- Written instruction -
Turn the listing below into a numbered list, starting at the line that contains "the form **3:39**" and stopping after the listing's last line. Skip any blank lines and leave out the pictures.

- Input material -
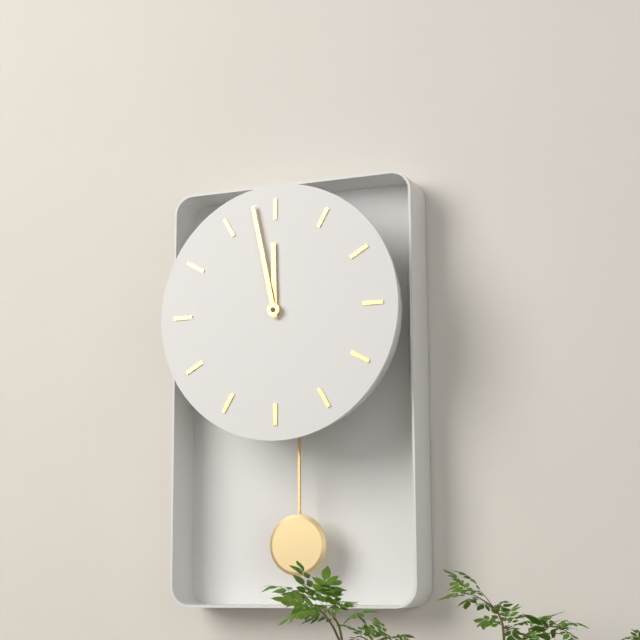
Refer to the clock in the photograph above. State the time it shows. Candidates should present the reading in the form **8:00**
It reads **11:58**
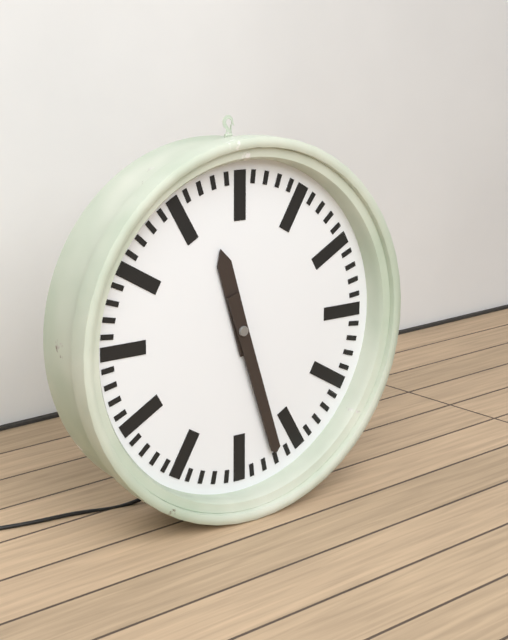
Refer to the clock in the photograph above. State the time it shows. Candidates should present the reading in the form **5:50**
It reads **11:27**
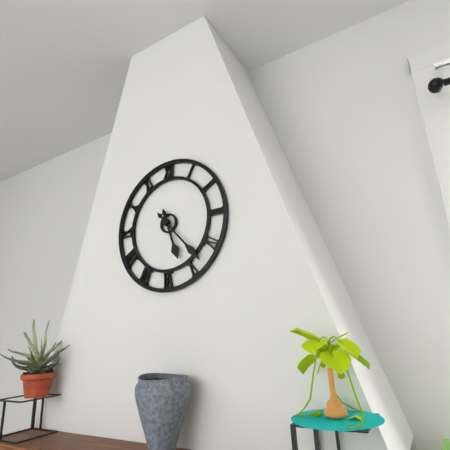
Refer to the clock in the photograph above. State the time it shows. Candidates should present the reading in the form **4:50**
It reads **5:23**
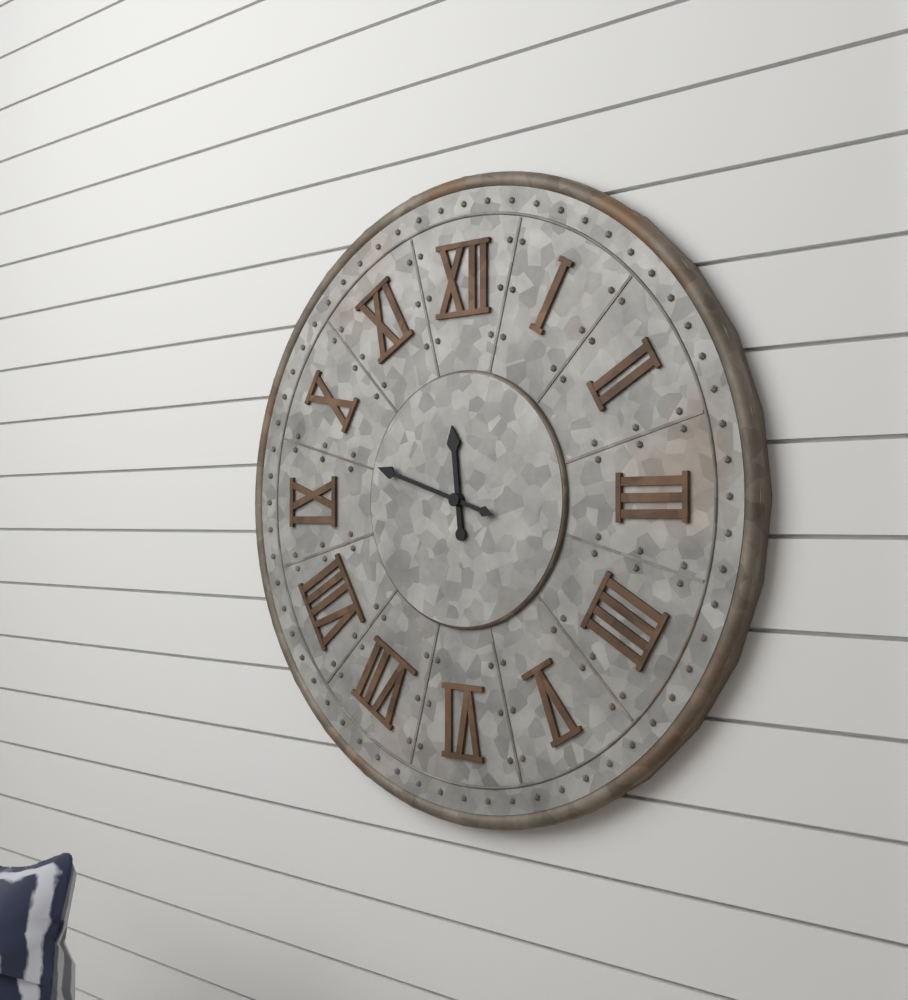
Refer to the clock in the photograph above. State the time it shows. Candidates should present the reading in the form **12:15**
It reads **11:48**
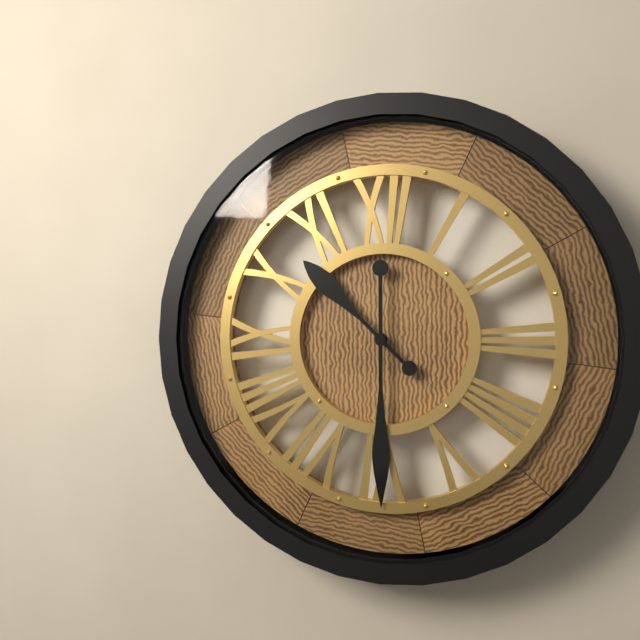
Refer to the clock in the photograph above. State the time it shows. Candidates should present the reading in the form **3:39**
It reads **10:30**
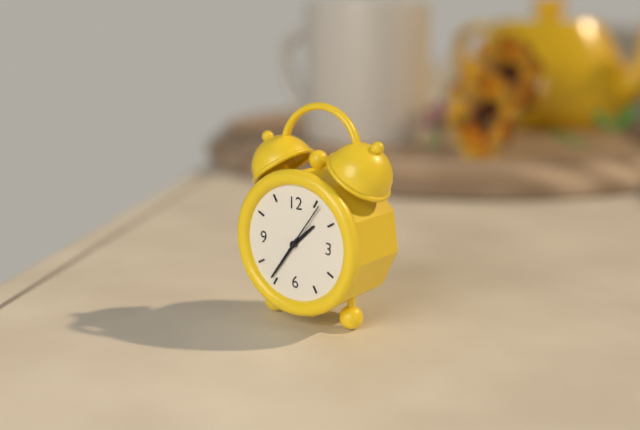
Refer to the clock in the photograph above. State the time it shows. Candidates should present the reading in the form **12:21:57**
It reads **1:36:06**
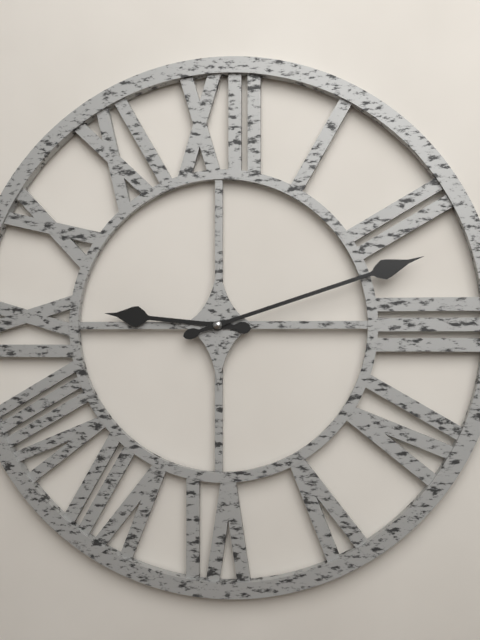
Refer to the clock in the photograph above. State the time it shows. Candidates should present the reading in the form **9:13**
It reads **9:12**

- Complete response -
1. Refer to the clock in the photograph above. State the time it shows. Candidates should present the reading in the form **3:39**
2. It reads **10:30**
3. Refer to the clock in the photograph above. State the time it shows. Candidates should present the reading in the form **12:21:57**
4. It reads **1:36:06**
5. Refer to the clock in the photograph above. State the time it shows. Candidates should present the reading in the form **9:13**
6. It reads **9:12**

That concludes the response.